Task brief: Write out the piece on Rocky Contos and SierraRios word for word, from "Rocky Contos’ nonprofit" up to and including "numerous Mexican rivers.".

Quoted passage:
It’s still on hold, he said. “But sooner or later, the CFE plans to build it… and it would be devastating.”

Rocky Contos’ nonprofit organization SierraRios gives people an up-close-and-personal look at some of the world’s rivers in need of conservation efforts. He leads trips on many Mexican rivers.

Besides offering guided trips down many of the world’s most enthralling rivers, SierraRios raises money to fund river preservation efforts, maps and documents Latin American rivers for outdoor enthusiasts, promotes sustainable river ecotourism development through a program that trains local river guides and aids river protection activism efforts.

Contos was previously known in the outdoor sporting world for having made pioneering kayak descents of numerous Mexican rivers.

“I started paddling in 1990, when I was at [the University of California] Davis,” he said. “At that time, there was a lot of exploration going on, new rivers being opened up by new technology in kayak development, and I could see that the new frontier for whitewater was going to be rivers in Mexico.”

“Other paddlers had explored the area and run some of the rivers, but they had done it in the wintertime, which is the dry season in Mexico,” he said. “When I went there, basically none of the rivers that drain into the Pacific had been run or paddled.

“So I went down pretty much every one of them. I was there for three full summers starting in the year 2000, whenever I could get time off from my studies working towards a PhD in neuroscience.”

I asked Contos which trip he would recommend most for ordinary folks.

“I think by far the best first river for anyone to do is the Usumacinta, which is the biggest, the most voluminous river in all Mexico and Central America. It runs along the border with Guatemala.

“You’re on the water [for] six days. You get the experience of camping; you get to run some rapids, but nothing too difficult or scary, and you get a marvelous experience because you’re floating through the rainforest, and the jungle is just incredible.”

The rainforest corridor has the highest concentration of howler monkeys in the world, for example. These were the sacred monkeys of the Maya.

Data:
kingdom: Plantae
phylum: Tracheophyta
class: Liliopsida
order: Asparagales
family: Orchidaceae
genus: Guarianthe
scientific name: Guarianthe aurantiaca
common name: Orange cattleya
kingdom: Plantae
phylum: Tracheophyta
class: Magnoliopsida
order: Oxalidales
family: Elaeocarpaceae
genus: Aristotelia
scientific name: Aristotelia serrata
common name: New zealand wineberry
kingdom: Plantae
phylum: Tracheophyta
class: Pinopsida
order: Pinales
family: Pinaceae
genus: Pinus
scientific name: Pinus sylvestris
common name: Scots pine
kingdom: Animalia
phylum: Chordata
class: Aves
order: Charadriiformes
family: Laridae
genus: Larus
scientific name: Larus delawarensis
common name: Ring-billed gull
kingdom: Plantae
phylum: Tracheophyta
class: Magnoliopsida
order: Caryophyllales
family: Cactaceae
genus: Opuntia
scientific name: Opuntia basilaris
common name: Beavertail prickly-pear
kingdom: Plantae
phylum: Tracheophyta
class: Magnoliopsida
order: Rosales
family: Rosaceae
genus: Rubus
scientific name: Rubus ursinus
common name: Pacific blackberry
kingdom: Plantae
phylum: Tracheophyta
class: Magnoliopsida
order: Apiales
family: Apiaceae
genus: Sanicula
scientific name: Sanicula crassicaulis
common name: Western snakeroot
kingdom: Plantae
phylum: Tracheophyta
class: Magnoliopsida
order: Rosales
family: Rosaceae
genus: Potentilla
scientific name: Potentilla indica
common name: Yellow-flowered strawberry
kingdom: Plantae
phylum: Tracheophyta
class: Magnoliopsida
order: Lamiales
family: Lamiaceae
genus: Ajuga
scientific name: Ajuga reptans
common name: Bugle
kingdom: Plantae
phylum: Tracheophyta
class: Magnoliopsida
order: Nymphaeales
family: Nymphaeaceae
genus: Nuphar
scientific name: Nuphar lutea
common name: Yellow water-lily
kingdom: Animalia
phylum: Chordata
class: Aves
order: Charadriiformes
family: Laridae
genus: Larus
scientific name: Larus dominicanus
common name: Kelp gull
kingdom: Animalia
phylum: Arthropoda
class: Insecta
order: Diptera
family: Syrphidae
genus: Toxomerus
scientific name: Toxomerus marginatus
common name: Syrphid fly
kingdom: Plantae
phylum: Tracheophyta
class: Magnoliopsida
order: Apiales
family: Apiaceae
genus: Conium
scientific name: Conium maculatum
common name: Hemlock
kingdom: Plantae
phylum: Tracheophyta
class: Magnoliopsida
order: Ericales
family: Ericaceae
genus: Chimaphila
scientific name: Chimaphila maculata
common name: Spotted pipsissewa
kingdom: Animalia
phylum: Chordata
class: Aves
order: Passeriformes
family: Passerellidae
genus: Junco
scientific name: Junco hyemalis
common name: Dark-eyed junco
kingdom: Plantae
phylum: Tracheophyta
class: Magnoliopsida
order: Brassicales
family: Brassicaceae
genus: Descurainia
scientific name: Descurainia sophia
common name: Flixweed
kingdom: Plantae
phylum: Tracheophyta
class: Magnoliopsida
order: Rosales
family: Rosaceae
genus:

Reply:
Rocky Contos’ nonprofit organization SierraRios gives people an up-close-and-personal look at some of the world’s rivers in need of conservation efforts. He leads trips on many Mexican rivers.

Besides offering guided trips down many of the world’s most enthralling rivers, SierraRios raises money to fund river preservation efforts, maps and documents Latin American rivers for outdoor enthusiasts, promotes sustainable river ecotourism development through a program that trains local river guides and aids river protection activism efforts.

Contos was previously known in the outdoor sporting world for having made pioneering kayak descents of numerous Mexican rivers.